The United Firefighters Union of Australia’s Tasmanian Branch has raised concerns that the Tasmania Fire Service has failed to implement resourcing and management recommendations from various reports since 2013.
In a report prepared in 2017, it was recommended to trial rapid fire response teams in remote access areas during the bushfire season of 2018 – 2019, however, this proposal was rejected.
The union said the proposal would have been cost-neutral and would have better prepared the TFS for wildfire events.
Greens Senator Nick McKim said the proposal was developed off the back of the 2016 fires to which some firefighters considered there to have been an inadequate response.
“If this trial had been in place it certainty would have increased the likelihood that the Lake Gell fire could have been extinguished soon after it ignited, or that the damage from the fire could have been minimalised,” Mr McKim said.
Minister for Police, Fire and Emergency Management Michael Ferguson said the TFS have advised they have been actively developing a trial of an Initial Attack Program.

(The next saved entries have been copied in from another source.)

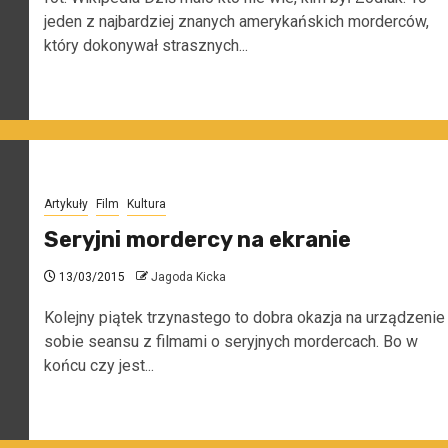
jeden z najbardziej znanych amerykańskich morderców,
który dokonywał strasznych...
Artykuły
Film
Kultura
Seryjni mordercy na ekranie
13/03/2015
Jagoda Kicka
Kolejny piątek trzynastego to dobra okazja na urządzenie
sobie seansu z filmami o seryjnych mordercach. Bo w
końcu czy jest...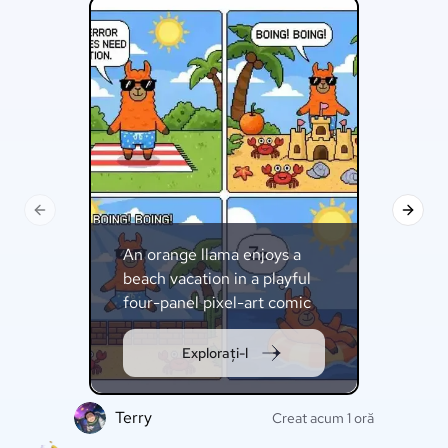
Previous slide
Next s
An orange llama enjoys a
beach vacation in a playful
four-panel pixel-art comic
strip.
Explorați-l
Terry
F
Creat acum 1 oră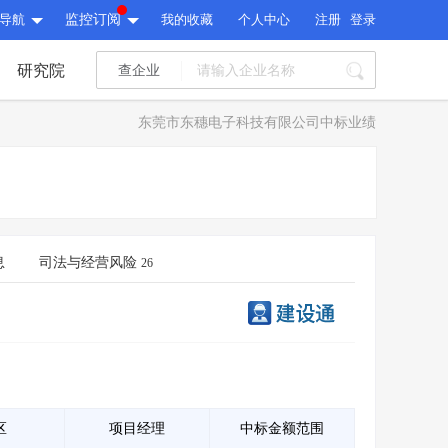
导航
监控订阅
我的收藏
个人中心
注册
登录
研究院
查企业
I标讯
东莞市东穗电子科技有限公司中标业绩
标讯精选
>
智能订阅
>
I标讯
标讯精选
>
智能订阅
>
建设通大数据研究院
研究报告
>
文章
>
息
司法与经营风险
26
建设通大数据研究院
PI接口
>
市场经营AI云平台
>
研究报告
>
文章
>
PI接口
>
市场经营AI云平台
>
其他服务
会员服务
>
数据导出服务
>
其他服务
人脉服务
>
APP下载
>
区
项目经理
中标金额范围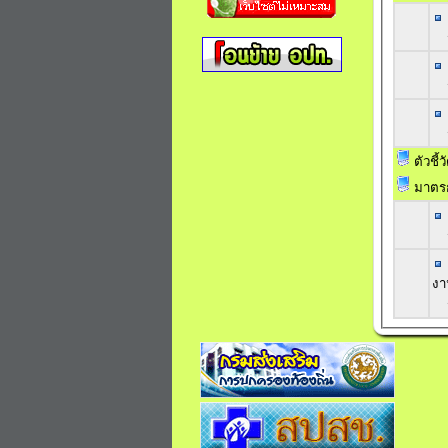
ตัวชี้
มาตรก
ข้อ O43 การดำเนินการตามมาตรการส่งเสริมคุณธรรมและความโ
ง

Tasmanian Fire Service chief officer Chris Arnol said a trial of some elements of the 2017 proposal was conducted in the north of the state which was quite successful and that a trial will be done in the south in the future.
“We have to deal with protocols, changing of aircraft contracts, working with volunteers, working with other agencies,” Mr Arnol said.
“Once we get over those things, we will be conducting a trial.”